▶ Assignment:
Return, from the material below, each line in which "camera" occurs.

__________

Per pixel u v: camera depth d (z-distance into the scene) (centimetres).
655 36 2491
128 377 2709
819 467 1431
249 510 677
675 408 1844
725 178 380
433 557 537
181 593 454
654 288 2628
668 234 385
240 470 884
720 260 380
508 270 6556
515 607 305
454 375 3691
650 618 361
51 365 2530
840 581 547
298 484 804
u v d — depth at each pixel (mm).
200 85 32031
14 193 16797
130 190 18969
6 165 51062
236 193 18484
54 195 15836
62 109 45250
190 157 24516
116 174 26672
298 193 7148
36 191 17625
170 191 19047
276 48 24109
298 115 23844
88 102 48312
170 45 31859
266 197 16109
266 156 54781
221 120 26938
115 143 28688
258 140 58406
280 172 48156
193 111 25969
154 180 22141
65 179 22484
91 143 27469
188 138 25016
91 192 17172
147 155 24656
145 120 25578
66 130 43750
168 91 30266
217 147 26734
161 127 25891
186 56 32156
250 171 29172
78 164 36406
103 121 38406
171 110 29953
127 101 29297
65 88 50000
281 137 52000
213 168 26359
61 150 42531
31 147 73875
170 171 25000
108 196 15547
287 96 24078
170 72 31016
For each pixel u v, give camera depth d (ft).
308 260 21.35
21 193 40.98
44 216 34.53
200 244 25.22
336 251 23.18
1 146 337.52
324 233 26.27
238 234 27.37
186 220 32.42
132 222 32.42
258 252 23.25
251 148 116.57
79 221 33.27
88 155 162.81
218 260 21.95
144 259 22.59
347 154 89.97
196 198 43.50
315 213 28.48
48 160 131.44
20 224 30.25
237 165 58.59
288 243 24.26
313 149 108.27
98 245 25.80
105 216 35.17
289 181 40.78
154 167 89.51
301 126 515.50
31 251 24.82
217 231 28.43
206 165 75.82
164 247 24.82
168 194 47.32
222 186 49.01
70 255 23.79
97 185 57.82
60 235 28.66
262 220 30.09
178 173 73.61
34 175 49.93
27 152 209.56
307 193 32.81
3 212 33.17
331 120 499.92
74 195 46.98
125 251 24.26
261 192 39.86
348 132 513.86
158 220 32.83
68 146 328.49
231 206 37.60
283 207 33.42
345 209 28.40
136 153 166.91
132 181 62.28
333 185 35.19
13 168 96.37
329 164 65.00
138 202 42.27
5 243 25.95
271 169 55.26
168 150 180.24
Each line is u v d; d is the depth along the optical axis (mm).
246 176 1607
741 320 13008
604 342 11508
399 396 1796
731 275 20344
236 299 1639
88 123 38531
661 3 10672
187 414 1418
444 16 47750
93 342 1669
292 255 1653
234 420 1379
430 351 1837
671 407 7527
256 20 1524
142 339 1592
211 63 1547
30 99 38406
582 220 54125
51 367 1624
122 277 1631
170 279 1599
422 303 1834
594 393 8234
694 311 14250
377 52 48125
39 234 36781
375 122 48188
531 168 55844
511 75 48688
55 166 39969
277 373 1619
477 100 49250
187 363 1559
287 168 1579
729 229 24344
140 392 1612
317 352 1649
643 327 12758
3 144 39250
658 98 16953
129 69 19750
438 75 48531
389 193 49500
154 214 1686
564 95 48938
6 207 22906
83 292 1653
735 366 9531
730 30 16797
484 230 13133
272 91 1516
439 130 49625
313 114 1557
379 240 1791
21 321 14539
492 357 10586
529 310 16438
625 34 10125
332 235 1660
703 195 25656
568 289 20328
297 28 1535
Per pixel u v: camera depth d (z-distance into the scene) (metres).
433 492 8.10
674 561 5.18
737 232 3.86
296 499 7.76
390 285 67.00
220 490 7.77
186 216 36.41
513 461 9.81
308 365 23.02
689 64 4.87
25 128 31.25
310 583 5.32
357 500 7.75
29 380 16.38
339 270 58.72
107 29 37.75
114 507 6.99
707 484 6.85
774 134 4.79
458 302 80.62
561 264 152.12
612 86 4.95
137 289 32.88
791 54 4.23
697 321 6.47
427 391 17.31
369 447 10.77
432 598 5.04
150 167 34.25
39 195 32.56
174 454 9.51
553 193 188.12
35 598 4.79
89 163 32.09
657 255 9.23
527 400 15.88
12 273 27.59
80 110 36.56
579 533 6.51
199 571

__________

▶ Exercise output:
Per pixel u v: camera depth d (z-distance into the scene) (centimetres).
For each pixel u v, give camera depth d (ft).
Per pixel u v: camera depth d (z-distance into the scene) (metres).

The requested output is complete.